Take the line with "Portland Domestic Violence" as the first line and the last line of the data as the final one. Write out those lines exactly, and no others.

▬▬▬▬▬▬

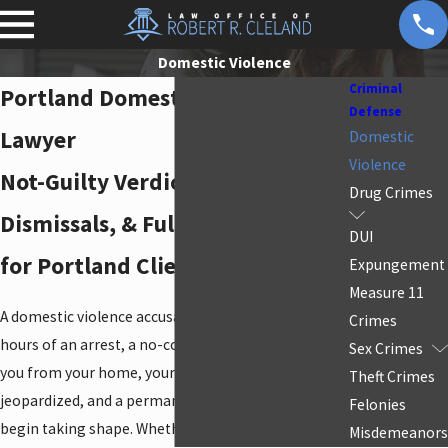
Domestic Violence
Criminal
Portland Domestic Violence
Defense
Lawyer
Domestic
Violence
Not-Guilty Verdicts, State
Drug Crimes
Dismissals, & Full Defense Access
DUI
for Portland Clients
Expungement
Measure 11
A domestic violence accusation moves fast. Within
Crimes
hours of an arrest, a no-contact order can remove
Sex Crimes
you from your home, your parental rights can be
Theft Crimes
jeopardized, and a permanent criminal record can
Felonies
begin taking shape. Whether you’re facing a
Misdemeanors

▬▬▬▬▬▬

• [RESPONSE FOR THIS EXERCISE]
Portland Domestic Violence
Defense
Lawyer
Domestic
Violence
Not-Guilty Verdicts, State
Drug Crimes
Dismissals, & Full Defense Access
DUI
for Portland Clients
Expungement
Measure 11
A domestic violence accusation moves fast. Within
Crimes
hours of an arrest, a no-contact order can remove
Sex Crimes
you from your home, your parental rights can be
Theft Crimes
jeopardized, and a permanent criminal record can
Felonies
begin taking shape. Whether you’re facing a
Misdemeanors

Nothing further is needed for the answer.